You start with 2 litres of water and $x$ litres (say we measure by volume) of "non water". The percentage of water is
$ \frac{2}{2 + x} = 99\% = \frac{99}{99+1}$
You solve this to get that $x : 1 = 2 : 99$ or that $x = 2/99$.
After drying, you have $y$ litres of water and $x$ litres of "non water". Since the non-water bits don't dry, the $x$ is same as before: that is $x = 2/99$. The percentage of water is
$ \frac{y}{y+x} = \frac{y}{y+ 2/99} = 98\% = \frac{98}{98 + 2} $
So solving this you get that $y : 98 = 2/99 : 2 = 1 : 99$. Or, in other words, $y = 98 /99 \approx 1$. That's how much water you have left.
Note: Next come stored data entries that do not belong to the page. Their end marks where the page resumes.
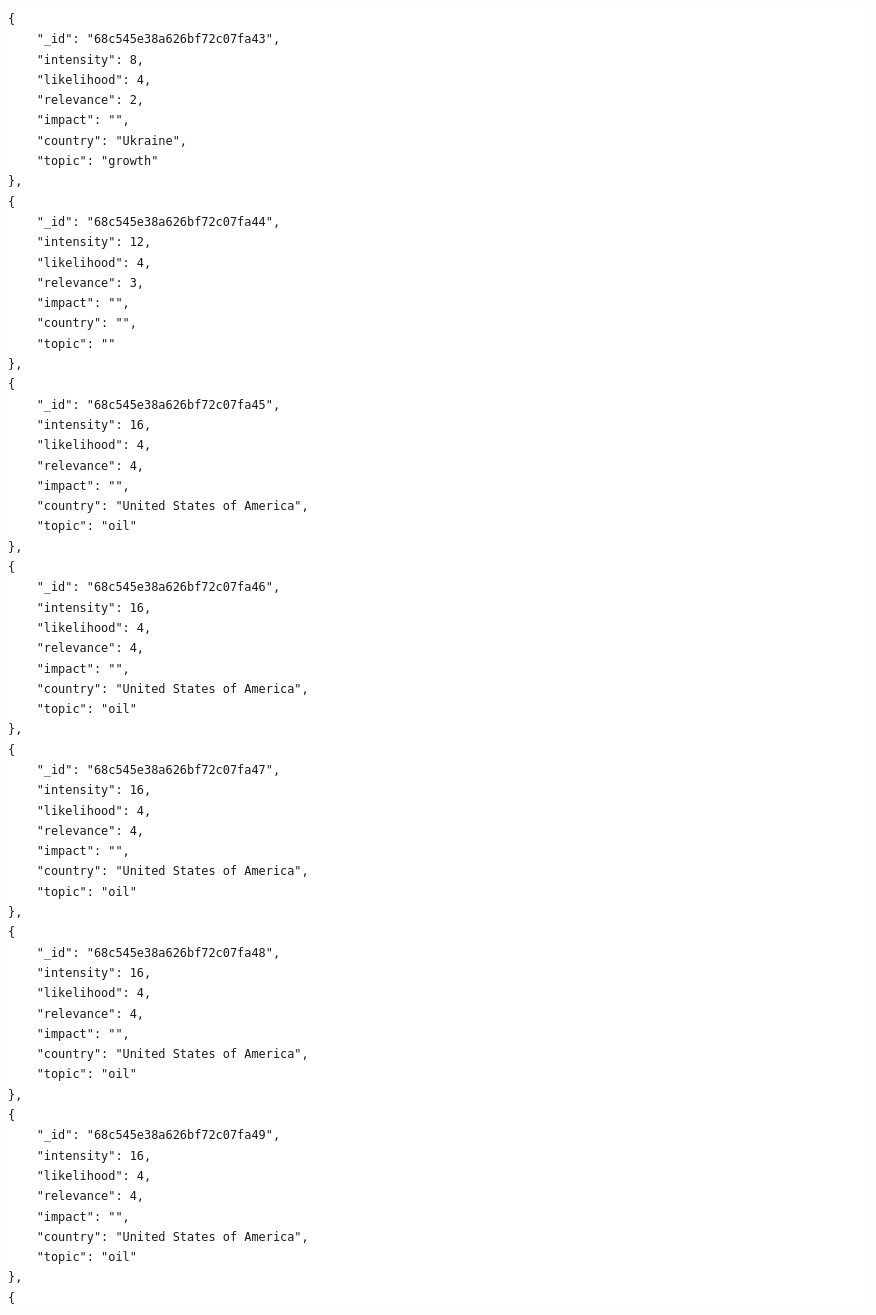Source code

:     {
        "_id": "68c545e38a626bf72c07fa43",
        "intensity": 8,
        "likelihood": 4,
        "relevance": 2,
        "impact": "",
        "country": "Ukraine",
        "topic": "growth"
    },
    {
        "_id": "68c545e38a626bf72c07fa44",
        "intensity": 12,
        "likelihood": 4,
        "relevance": 3,
        "impact": "",
        "country": "",
        "topic": ""
    },
    {
        "_id": "68c545e38a626bf72c07fa45",
        "intensity": 16,
        "likelihood": 4,
        "relevance": 4,
        "impact": "",
        "country": "United States of America",
        "topic": "oil"
    },
    {
        "_id": "68c545e38a626bf72c07fa46",
        "intensity": 16,
        "likelihood": 4,
        "relevance": 4,
        "impact": "",
        "country": "United States of America",
        "topic": "oil"
    },
    {
        "_id": "68c545e38a626bf72c07fa47",
        "intensity": 16,
        "likelihood": 4,
        "relevance": 4,
        "impact": "",
        "country": "United States of America",
        "topic": "oil"
    },
    {
        "_id": "68c545e38a626bf72c07fa48",
        "intensity": 16,
        "likelihood": 4,
        "relevance": 4,
        "impact": "",
        "country": "United States of America",
        "topic": "oil"
    },
    {
        "_id": "68c545e38a626bf72c07fa49",
        "intensity": 16,
        "likelihood": 4,
        "relevance": 4,
        "impact": "",
        "country": "United States of America",
        "topic": "oil"
    },
    {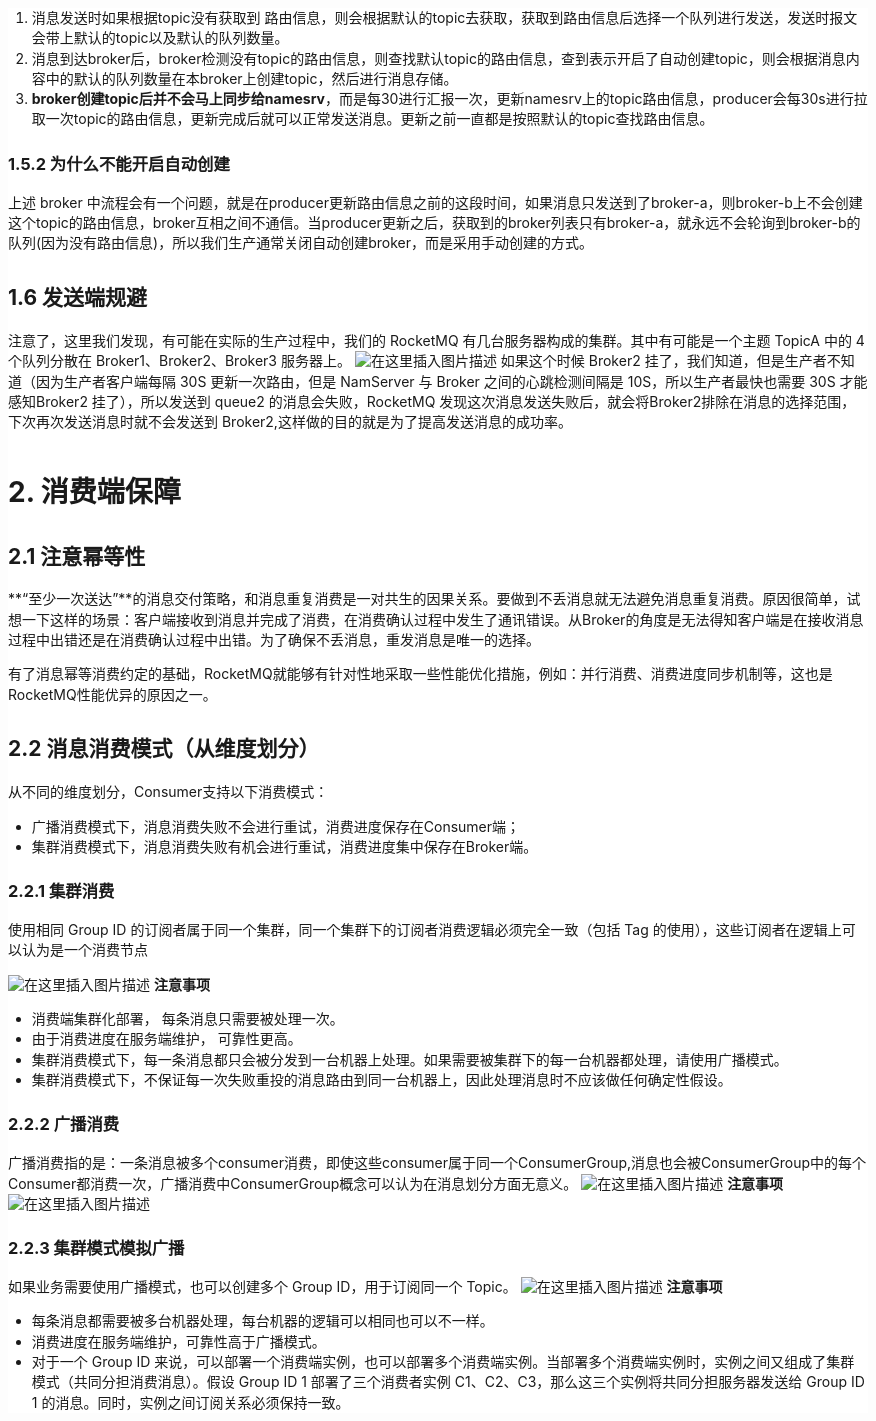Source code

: 1. 消息发送时如果根据topic没有获取到 路由信息，则会根据默认的topic去获取，获取到路由信息后选择一个队列进行发送，发送时报文会带上默认的topic以及默认的队列数量。
2. 消息到达broker后，broker检测没有topic的路由信息，则查找默认topic的路由信息，查到表示开启了自动创建topic，则会根据消息内容中的默认的队列数量在本broker上创建topic，然后进行消息存储。
3. **broker创建topic后并不会马上同步给namesrv**，而是每30进行汇报一次，更新namesrv上的topic路由信息，producer会每30s进行拉取一次topic的路由信息，更新完成后就可以正常发送消息。更新之前一直都是按照默认的topic查找路由信息。

### 1.5.2 为什么不能开启自动创建
上述 broker 中流程会有一个问题，就是在producer更新路由信息之前的这段时间，如果消息只发送到了broker-a，则broker-b上不会创建这个topic的路由信息，broker互相之间不通信。当producer更新之后，获取到的broker列表只有broker-a，就永远不会轮询到broker-b的队列(因为没有路由信息)，所以我们生产通常关闭自动创建broker，而是采用手动创建的方式。


## 1.6 发送端规避
注意了，这里我们发现，有可能在实际的生产过程中，我们的 RocketMQ 有几台服务器构成的集群。其中有可能是一个主题 TopicA 中的 4 个队列分散在 Broker1、Broker2、Broker3 服务器上。
![在这里插入图片描述](https://img-blog.csdnimg.cn/5fca4cc401374ef08e43058ead558de4.png?x-oss-process=image/watermark,type_d3F5LXplbmhlaQ,shadow_50,text_Q1NETiBAZkZlZS1vcHM=,size_20,color_FFFFFF,t_70,g_se,x_16)
如果这个时候 Broker2 挂了，我们知道，但是生产者不知道（因为生产者客户端每隔 30S 更新一次路由，但是 NamServer 与 Broker 之间的心跳检测间隔是 10S，所以生产者最快也需要 30S 才能感知Broker2 挂了），所以发送到 queue2 的消息会失败，RocketMQ 发现这次消息发送失败后，就会将Broker2排除在消息的选择范围，下次再次发送消息时就不会发送到 Broker2,这样做的目的就是为了提高发送消息的成功率。


# 2. 消费端保障
## 2.1 注意幂等性
**“至少一次送达”**的消息交付策略，和消息重复消费是一对共生的因果关系。要做到不丢消息就无法避免消息重复消费。原因很简单，试想一下这样的场景：客户端接收到消息并完成了消费，在消费确认过程中发生了通讯错误。从Broker的角度是无法得知客户端是在接收消息过程中出错还是在消费确认过程中出错。为了确保不丢消息，重发消息是唯一的选择。

有了消息幂等消费约定的基础，RocketMQ就能够有针对性地采取一些性能优化措施，例如：并行消费、消费进度同步机制等，这也是RocketMQ性能优异的原因之一。

## 2.2 消息消费模式（从维度划分）
从不同的维度划分，Consumer支持以下消费模式：
- 广播消费模式下，消息消费失败不会进行重试，消费进度保存在Consumer端；
- 集群消费模式下，消息消费失败有机会进行重试，消费进度集中保存在Broker端。

### 2.2.1 集群消费
使用相同 Group ID 的订阅者属于同一个集群，同一个集群下的订阅者消费逻辑必须完全一致（包括 Tag 的使用），这些订阅者在逻辑上可以认为是一个消费节点

![在这里插入图片描述](https://img-blog.csdnimg.cn/78add360c9f84d918e33abac02bd4f13.png?x-oss-process=image/watermark,type_d3F5LXplbmhlaQ,shadow_50,text_Q1NETiBAZkZlZS1vcHM=,size_20,color_FFFFFF,t_70,g_se,x_16)
**注意事项**
- 消费端集群化部署， 每条消息只需要被处理一次。
- 由于消费进度在服务端维护， 可靠性更高。
- 集群消费模式下，每一条消息都只会被分发到一台机器上处理。如果需要被集群下的每一台机器都处理，请使用广播模式。
- 集群消费模式下，不保证每一次失败重投的消息路由到同一台机器上，因此处理消息时不应该做任何确定性假设。

### 2.2.2 广播消费
广播消费指的是：一条消息被多个consumer消费，即使这些consumer属于同一个ConsumerGroup,消息也会被ConsumerGroup中的每个Consumer都消费一次，广播消费中ConsumerGroup概念可以认为在消息划分方面无意义。
![在这里插入图片描述](https://img-blog.csdnimg.cn/83281f54c1454b539f9785062468d67b.png?x-oss-process=image/watermark,type_d3F5LXplbmhlaQ,shadow_50,text_Q1NETiBAZkZlZS1vcHM=,size_20,color_FFFFFF,t_70,g_se,x_16)
**注意事项**
![在这里插入图片描述](https://img-blog.csdnimg.cn/621092038f7643aaad22fef5ce2b85e2.png?x-oss-process=image/watermark,type_d3F5LXplbmhlaQ,shadow_50,text_Q1NETiBAZkZlZS1vcHM=,size_20,color_FFFFFF,t_70,g_se,x_16)
### 2.2.3 集群模式模拟广播
如果业务需要使用广播模式，也可以创建多个 Group ID，用于订阅同一个 Topic。
![在这里插入图片描述](https://img-blog.csdnimg.cn/55c6af43c2a14a70872eb78f4d3079dc.png?x-oss-process=image/watermark,type_d3F5LXplbmhlaQ,shadow_50,text_Q1NETiBAZkZlZS1vcHM=,size_20,color_FFFFFF,t_70,g_se,x_16)
**注意事项**
- 每条消息都需要被多台机器处理，每台机器的逻辑可以相同也可以不一样。
- 消费进度在服务端维护，可靠性高于广播模式。
- 对于一个 Group ID 来说，可以部署一个消费端实例，也可以部署多个消费端实例。当部署多个消费端实例时，实例之间又组成了集群模式（共同分担消费消息）。假设 Group ID 1 部署了三个消费者实例 C1、C2、C3，那么这三个实例将共同分担服务器发送给 Group ID 1 的消息。同时，实例之间订阅关系必须保持一致。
To intuitively understand the problem, it is more helpful to think of the proportion of "non-water". The non water started out at 1%. It ended up in 2%. Since the amount of "non water" didn't change, to have its proportion go from 1% to 2% means that the total volume must have decreased by half.
$ \frac{\text{non water}}{\text{total starting volume}} = 1\% \longrightarrow \frac{\text{non water}}{\text{total final volume}} = 2\% $
Since the watermelon started out almost all water, for the total volume to decrease by half you must lose at least (and almost exactly) half of the water.